#### [WHAT YOU HAVE TO DO]
Reproduce each record below in full, word for word, without images.

- Opening Delimiter -

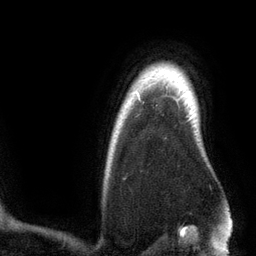
Breast MRI (dynamic contrast-enhanced), one axial slice; cropped to one breast; dynamic contrast-enhanced series, time point 2 of 6 at this slice position (early post-contrast); 3 T; TE 2.8 ms, TR 6.9 ms; 1.2 mm slice thickness; 256 × 256 image matrix, field of view 190 × 190 mm. Female patient.
Structures marked on this image (semi-automatically segmented with operator editing):
- enhancing-tissue mask used for the functional tumour volume (all voxels passing the contrast-enhancement thresholds inside the analysis volume; usually the tumour): bounding box <174,99,178,103> (left, top, right, bottom; pixels)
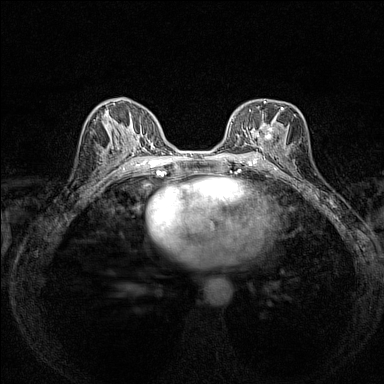
Breast MRI (dynamic contrast-enhanced), one axial slice; position 76 of 160 along the scan axis; dynamic contrast-enhanced series, time point 2 of 7 at this slice position (early post-contrast); 1.5 T; TE 1.8 ms, TR 5 ms; 1 mm slice thickness; 384 × 384 image matrix, field of view 280 × 280 mm. Female patient.
Structures marked on this image (semi-automatic segmentation, software-assisted and operator-edited):
- enhancing-tissue mask used for the functional tumour volume (all voxels passing the contrast-enhancement thresholds inside the analysis volume; usually the tumour): bounding box [x1, y1, x2, y2] px = [236, 99, 283, 146]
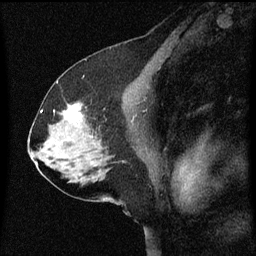
Breast MRI (dynamic contrast-enhanced), one sagittal slice; position 35 of 60 along the scan axis; dynamic contrast-enhanced series, image 2 of 3 at this slice position (ordered by acquisition); 1.5 T; TE 4.2 ms, TR 8 ms; 2 mm slice thickness; 256 × 256 image matrix. Patient: female, 58 years.
Outlined on this slice (semi-automatically segmented with operator editing):
- analysis volume of interest (the breast-tissue region the enhancement analysis was run in; not a lesion): box from (x=56, y=104) to (x=95, y=137) px
- tumour enhancement mask (voxels above the 70 % enhancement threshold inside the analysis volume of interest): (x=64, y=106)–(x=83, y=123)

- Closing Delimiter -

#### [REPLY]
Breast MRI (dynamic contrast-enhanced), one axial slice; cropped to one breast; dynamic contrast-enhanced series, time point 2 of 6 at this slice position (early post-contrast); 3 T; TE 2.8 ms, TR 6.9 ms; 1.2 mm slice thickness; 256 × 256 image matrix, field of view 190 × 190 mm. Female patient.
Structures marked on this image (semi-automatically segmented with operator editing):
- enhancing-tissue mask used for the functional tumour volume (all voxels passing the contrast-enhancement thresholds inside the analysis volume; usually the tumour): bounding box <174,99,178,103> (left, top, right, bottom; pixels)
Breast MRI (dynamic contrast-enhanced), one axial slice; position 76 of 160 along the scan axis; dynamic contrast-enhanced series, time point 2 of 7 at this slice position (early post-contrast); 1.5 T; TE 1.8 ms, TR 5 ms; 1 mm slice thickness; 384 × 384 image matrix, field of view 280 × 280 mm. Female patient.
Structures marked on this image (semi-automatic segmentation, software-assisted and operator-edited):
- enhancing-tissue mask used for the functional tumour volume (all voxels passing the contrast-enhancement thresholds inside the analysis volume; usually the tumour): bounding box [x1, y1, x2, y2] px = [236, 99, 283, 146]
Breast MRI (dynamic contrast-enhanced), one sagittal slice; position 35 of 60 along the scan axis; dynamic contrast-enhanced series, image 2 of 3 at this slice position (ordered by acquisition); 1.5 T; TE 4.2 ms, TR 8 ms; 2 mm slice thickness; 256 × 256 image matrix. Patient: female, 58 years.
Outlined on this slice (semi-automatically segmented with operator editing):
- analysis volume of interest (the breast-tissue region the enhancement analysis was run in; not a lesion): box from (x=56, y=104) to (x=95, y=137) px
- tumour enhancement mask (voxels above the 70 % enhancement threshold inside the analysis volume of interest): (x=64, y=106)–(x=83, y=123)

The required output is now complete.